DATA TO EXAMINE below:
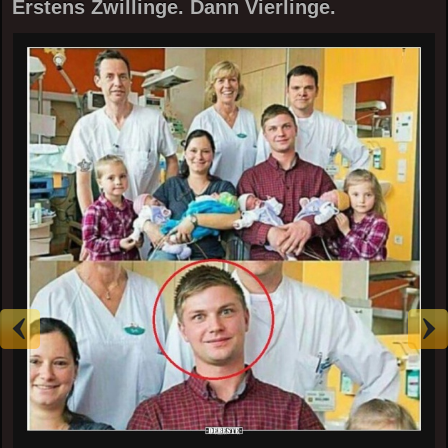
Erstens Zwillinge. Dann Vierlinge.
End of DATA TO EXAMINE.
DATA TO EXAMINE below:
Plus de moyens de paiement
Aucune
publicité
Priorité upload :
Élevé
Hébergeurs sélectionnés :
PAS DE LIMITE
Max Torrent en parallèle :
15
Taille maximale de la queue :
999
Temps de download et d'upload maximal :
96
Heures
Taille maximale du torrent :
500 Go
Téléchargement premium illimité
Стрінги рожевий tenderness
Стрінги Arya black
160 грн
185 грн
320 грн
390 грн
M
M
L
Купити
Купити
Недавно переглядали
End of DATA TO EXAMINE.
ASSIGNMENT: Render the listing above as a Markdown table with the columns Row and Text. Start with the line containing "Plus de moyens de paiement" and go on through the line containing "Недавно переглядали". Number each row and leave out any blank lines.

RESPONSE TO THIS TASK:
| Row | Text |
|---|---|
| 1 | Plus de moyens de paiement |
| 2 | Aucune |
| 3 | publicité |
| 4 | Priorité upload : |
| 5 | Élevé |
| 6 | Hébergeurs sélectionnés : |
| 7 | PAS DE LIMITE |
| 8 | Max Torrent en parallèle : |
| 9 | 15 |
| 10 | Taille maximale de la queue : |
| 11 | 999 |
| 12 | Temps de download et d'upload maximal : |
| 13 | 96 |
| 14 | Heures |
| 15 | Taille maximale du torrent : |
| 16 | 500 Go |
| 17 | Téléchargement premium illimité |
| 18 | Стрінги рожевий tenderness |
| 19 | Стрінги Arya black |
| 20 | 160 грн |
| 21 | 185 грн |
| 22 | 320 грн |
| 23 | 390 грн |
| 24 | M |
| 25 | M |
| 26 | L |
| 27 | Купити |
| 28 | Купити |
| 29 | Недавно переглядали |